El joven tenía 19 años al momento de su desaparición y recientemente había comenzado a trabajar como conductor de transporte público en la ruta Amate-Jacarandas. De acuerdo con el testimonio de su madre, llevaba menos de un mes en esa actividad cuando fue privado de su libertad.
Según la información recabada por la familia, José Rafael fue bajado por la fuerza de la unidad que conducía por al menos seis personas, junto con otro joven, entre las colonias El Amate y San Rafael Norte.

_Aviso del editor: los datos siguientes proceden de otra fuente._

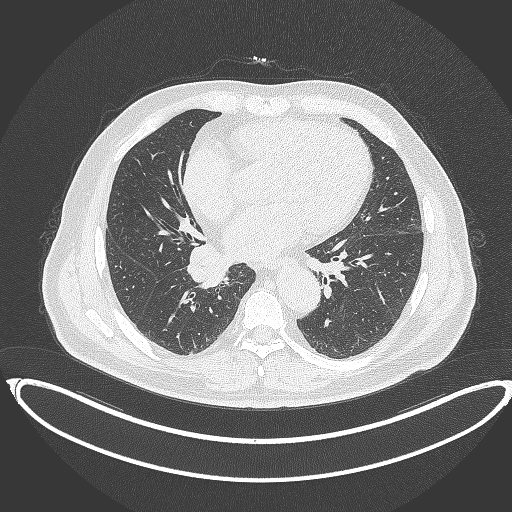
Chest CT, one axial slice; slice 183 of 387 in the series (ordered by position); reconstruction kernel B70f; lung window (W 1500 / L -600 HU); 1 mm slice thickness; 512 × 512 image matrix, field of view 448 × 448 mm. Patient: male, 61 years. Case-level facts recorded for this patient, not image findings: clinical TNM (as recorded): T1b N1 M0.
Annotated regions visible in this slice (bounding box drawn by a radiologist):
- lung tumour (recorded histology: squamous cell carcinoma): bounding box (x1, y1, x2, y2) in pixels: (183, 238, 228, 291)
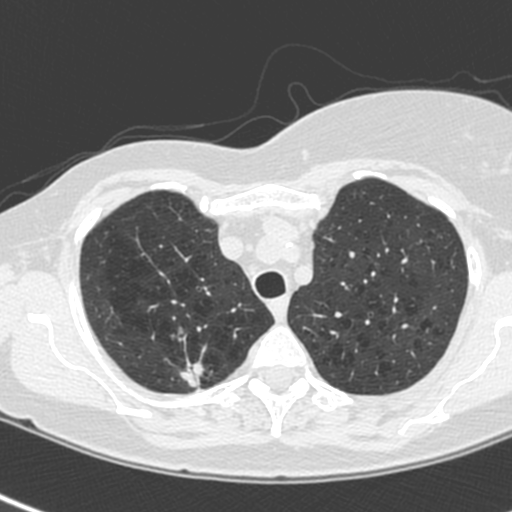
Chest CT (low-dose screening protocol), one axial image. Baseline screening round. Lung window (W 1500 / L -600 HU). 120 kVp. 512 × 512 image matrix. Female participant, aged 64 years at enrolment. Current smoker at enrolment.
Expert reader's lesion annotation, box from (x=167, y=352) to (x=222, y=402) px. The exam's reader record, not a measurement of the box and not confirmed to be the same lesion: non-calcified nodule or mass ≥4 mm, right upper lobe, 13 × 10 mm, spiculated (stellate) margins, soft tissue attenuation. Later outcome: lung cancer diagnosed 21 days after this screen — adenocarcinoma, NOS, right upper lobe, poorly differentiated (G3), stage IIIB (AJCC 6th edition), 20 mm at pathology.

Posteriormente, el vehículo fue localizado, sin que hasta el momento se conozca su paradero.
En el caso se reporta la detención de al menos cuatro personas; sin embargo, no se han obtenido sentencias ni avances sustanciales que permitan esclarecer lo ocurrido.
Durante estos años, la familia ha realizado labores de búsqueda de manera independiente, incluyendo recorridos en campo, difusión de fichas y recopilación de información. La madre señaló que han proporcionado diversos indicios a las autoridades, sin que estos se traduzcan en resultados concretos.

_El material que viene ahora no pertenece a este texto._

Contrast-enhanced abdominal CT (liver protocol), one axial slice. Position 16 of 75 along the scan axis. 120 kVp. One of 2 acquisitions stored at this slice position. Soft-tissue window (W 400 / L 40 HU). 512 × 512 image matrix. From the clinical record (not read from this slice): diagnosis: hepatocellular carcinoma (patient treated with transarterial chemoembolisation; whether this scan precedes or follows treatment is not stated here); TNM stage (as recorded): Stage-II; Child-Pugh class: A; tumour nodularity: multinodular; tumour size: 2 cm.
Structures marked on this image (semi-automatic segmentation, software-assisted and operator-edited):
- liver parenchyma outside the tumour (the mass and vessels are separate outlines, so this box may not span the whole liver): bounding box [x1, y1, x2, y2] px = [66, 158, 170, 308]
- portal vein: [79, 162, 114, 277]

Asimismo, denunció que no se han llevado a cabo operativos de búsqueda organizados específicamente para su caso, y que las carpetas de investigación permanecen sin avances pese a las constantes gestiones realizadas ante las instancias correspondientes.
“Era un niño con sueños, con planes. Le arrebataron todo”, expresó, al describir el impacto de la desaparición en su familia. También compartió que la ausencia de su hijo continúa siendo una herida abierta: “Somos como muertos en vida”.
El colectivo Memoria, Verdad y Justicia indicó que estas acciones de visibilización buscan mantener presentes los casos ante la falta de respuestas institucionales, por lo que continuarán con actividades públicas.
Finalmente, la familia reiteró su llamado a las autoridades para que retomen el caso, fortalezcan las investigaciones y asuman su responsabilidad en la localización de personas desaparecidas, así como en la implementación de medidas que eviten que más jóvenes sean víctimas de estos hechos.
A 11 años de su desaparición, el caso permanece sin esclarecer.